Die Menschheit ist verdorben, entwertet und verneint,
Ein Haufen fauler Scheiße, in Selbstmitleid vereint.

Danach hat man sich wahrlich eine Verschnaufpause verdient, der zwar nicht mit einem Schmusesong, jedoch im titelgebenden `Scheiden tut weh´ mit einer stimmigen Viking Metal-Hymne Folge geleistet wird. Ohne Luft holen zu können, begeben wir uns zu einer sagenumwobenen, letzten Ruhestätte und stellen erstaunt fest: `Das Grab war leer´. Ein Hit, der sich zu einer typischen SAMSA-Alltime-Playlist gesellen sollte. Ganz groß, metallisch glänzend, walzt sich dieses Lied zwischen deine Ohren und bereitet auf einen weiteren galoppierenden Höhepunkt vor, denn von nun an singen alle braven Kinder `Das Madenlied´ .

Alle sind gleich vor der Made – sie ist gerecht.
Alle sind gleich vor der Made – ihre Liebe ist echt.
Alle sind gleich vor der Made – sie irrt sich nie.
Alle sind gleich vor der Made – keine ist wie sie.

Ein wahrer Brecher vorm Herrn (egal ob derjenige von oben oder unten) – ebenso der abschließende, klassisch-epische, fast US-Style-taugliche Metalsong `Dafür sind Helden da´.

Die Vinylfraktion dreht nun die Scheibe auf Anfang, der digitale Dunkelmensch freut sich, denn er bekommt noch einen Kranz aus `Dornen´ aufs Haupt, welches ihm das Herzblut von VOIVOD und TRIPTYKON über die glücklichen Wangen fließen lässt.

 

 

Ich habe mich nun zwei Wochen intensiv mit diesem schwarzen Stück Stahl auseinandergesetzt und um mich herum fast alles stehen und liegen gelassen, das sollte einiges verdeutlichen.
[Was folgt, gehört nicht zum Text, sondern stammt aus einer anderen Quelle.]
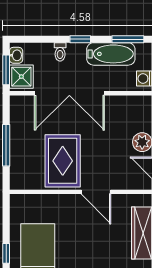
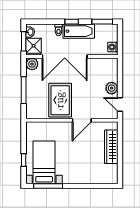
bathtub: (111, 54) -> (79, 31), moved
plant: (19, 105) -> (32, 64), added
door: (96, 192) -> (82, 120), hinge flipped

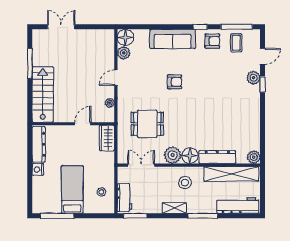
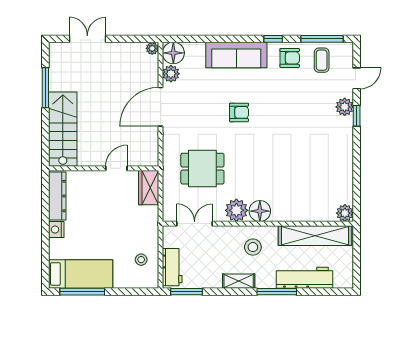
door: (116, 78) -> (161, 107), width x1.87
plant: (110, 103) -> (152, 48), moved
dresser: (217, 157) -> (296, 213), removed
bed: (72, 189) -> (81, 274), moved, turned 90
workbench: (238, 205) -> (305, 278), moved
Mir ist wohl bewusst, dass die textliche Seite Erklärungsbedarf fordert (oder eben auch nicht) und so manchen überfordern, abschrecken und vertreiben mag. Doch wer das Gesamtoeuvre der Kunstform SAMSAS TRAUM näher betrachtet, weiß, dass hier weitaus mehr dahintersteckt, als pure Provokation um ihrer selbst Willen. Dies verdeutlicht zudem die Tatsache, dass Texte von August Heinrich Hoffmann Von Fallersleben, Hermann Hesse und sogar dem Evangelium des Markus als Grundlage dienen.

Musikalisch gibt es wie auch bei allen anderen bisherigen TRAUMhaften Stilinkarnationen gar nichts zu mosern – diesmal noch nicht einmal die bereits erwähnt kraftvolle Produktion. Diese schwarzmetallische Offenbarung dürfte auf alle Fälle die Anhängerschaft von ATROCITY nach deren Rückbesinnung auf alte Tugenden beglücken. Da das Auge mitketzt, sei das überragende Artwork beider Veröffentlichungen für den Gourmet noch erwähnt.

Liebe macht frei!

(treibt mir die Nägel ins Fleisch – ich stehe hier und kann nicht anders – 9 Ostereier)

(„Da steh ich nun, ich armer Tor! Und bin so klug als wie zuvor.“ – Anm. d. Red.)